TASKS FOR THIS EXERCISE ▸
[1] Translate this sentence from the article on daily timing into Spanish: "But not every person’s biological clocks keep the same time."
[2] Rewrite the stretch from "You’ve probably already" through "starting . . . right now." in the article on daily timing, switching "success" to "achievement".

PAGE EXCERPT ▸
*-*-*
Michael Breus PhD explains why learning your best time to do everything could be the greatest life hack of all.
Do you want a simple, straightforward life hack that requires little effort and gets you closer to happiness and success? Of course you do! This might sound like a promise waiting to be broken. It’s not.
You’ve probably already seen a lot of tricks and tips about the “what” and “how” of success. “What” and “how” are excellent and necessary questions. But there is another crucial question that must be addressed in order to make fast, dramatic, lasting improvements in the quality of your life across the board. That question is “when.”
“When” is the ultimate life hack. It’s the foundation of success, the key that unlocks a faster, smarter, better, and stronger you. Knowing “when” enables you to perform “what” and “how” to your maximum potential. If you didn’t change a thing about what you do and how you do it, and only made micro-adjustments to when you do it, you’d be healthier, happier, and more productive, starting . . . right now.
To explain we need to think about something called ‘chronotypes’. Every person has a master biological clock ticking away inside his or her brain, and dozens of smaller biological clocks throughout his or her body.
But not every person’s biological clocks keep the same time. Your friend’s inner clocks might run at a different pace than yours, or your partner’s, or your kids’. You know this already; you’ve observed that some people wake early, or don’t feel hungry when you do, or are full of energy when you are winding down. Different people fall into different classifications, or chronotypes, based on general morning and evening preferences.
According to conventional wisdom, there are three chronotypes: Larks, the early risers; Hummingbirds, neither early nor late risers; and Owls, the late risers.
*-*-*
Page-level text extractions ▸
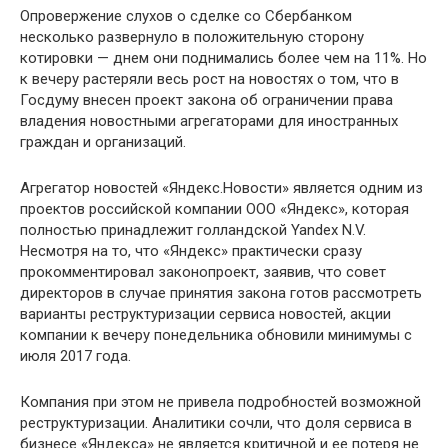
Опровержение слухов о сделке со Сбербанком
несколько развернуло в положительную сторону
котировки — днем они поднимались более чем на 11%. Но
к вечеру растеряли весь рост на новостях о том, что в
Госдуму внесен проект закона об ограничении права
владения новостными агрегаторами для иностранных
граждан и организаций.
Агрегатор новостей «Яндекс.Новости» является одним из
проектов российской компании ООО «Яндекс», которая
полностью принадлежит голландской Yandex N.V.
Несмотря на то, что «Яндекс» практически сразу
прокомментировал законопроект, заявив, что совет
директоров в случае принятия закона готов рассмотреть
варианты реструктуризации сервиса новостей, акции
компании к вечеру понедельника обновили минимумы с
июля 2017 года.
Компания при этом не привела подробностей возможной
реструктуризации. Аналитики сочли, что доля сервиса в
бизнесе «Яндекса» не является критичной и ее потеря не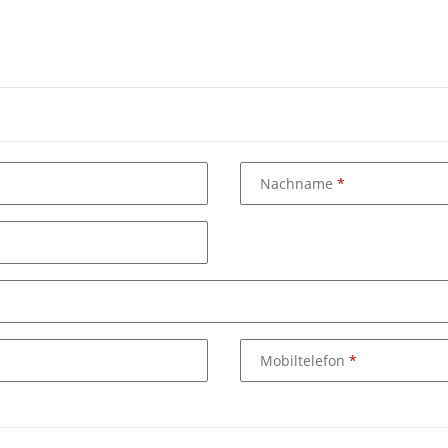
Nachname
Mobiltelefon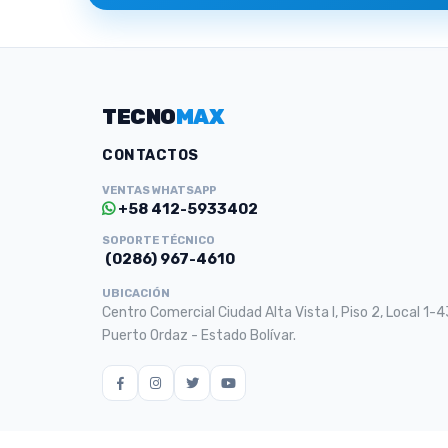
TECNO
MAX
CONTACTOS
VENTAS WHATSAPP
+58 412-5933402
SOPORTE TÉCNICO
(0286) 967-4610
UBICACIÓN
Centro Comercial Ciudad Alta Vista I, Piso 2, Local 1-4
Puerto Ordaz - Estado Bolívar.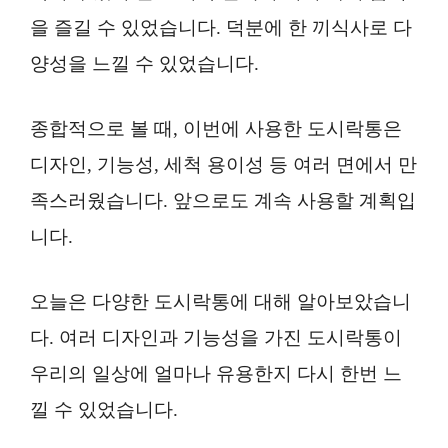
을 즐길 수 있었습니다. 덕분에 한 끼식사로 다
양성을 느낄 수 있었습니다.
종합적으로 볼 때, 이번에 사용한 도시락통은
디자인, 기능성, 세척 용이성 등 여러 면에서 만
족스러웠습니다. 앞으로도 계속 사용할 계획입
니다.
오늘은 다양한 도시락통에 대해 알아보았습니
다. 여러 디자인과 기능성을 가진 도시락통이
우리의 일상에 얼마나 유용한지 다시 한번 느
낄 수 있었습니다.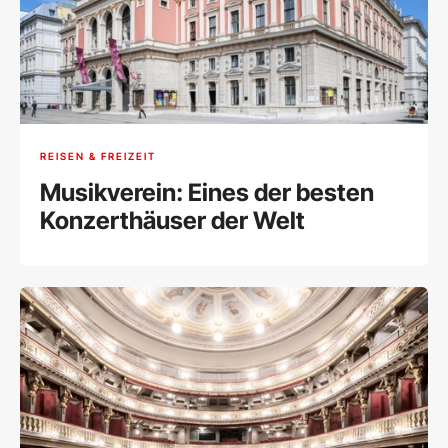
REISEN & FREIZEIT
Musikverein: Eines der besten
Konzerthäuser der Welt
*-*-*
SOLVED PROBLEMS ▸
[1] Pero no todas las personas tienen relojes biológicos que marquen la misma hora.

[2]
You’ve probably already seen a lot of tricks and tips about the “what” and “how” of achievement. “What” and “how” are excellent and necessary questions. But there is another crucial question that must be addressed in order to make fast, dramatic, lasting improvements in the quality of your life across the board. That question is “when.”
“When” is the ultimate life hack. It’s the foundation of achievement, the key that unlocks a faster, smarter, better, and stronger you. Knowing “when” enables you to perform “what” and “how” to your maximum potential. If you didn’t change a thing about what you do and how you do it, and only made micro-adjustments to when you do it, you’d be healthier, happier, and more productive, starting . . . right now.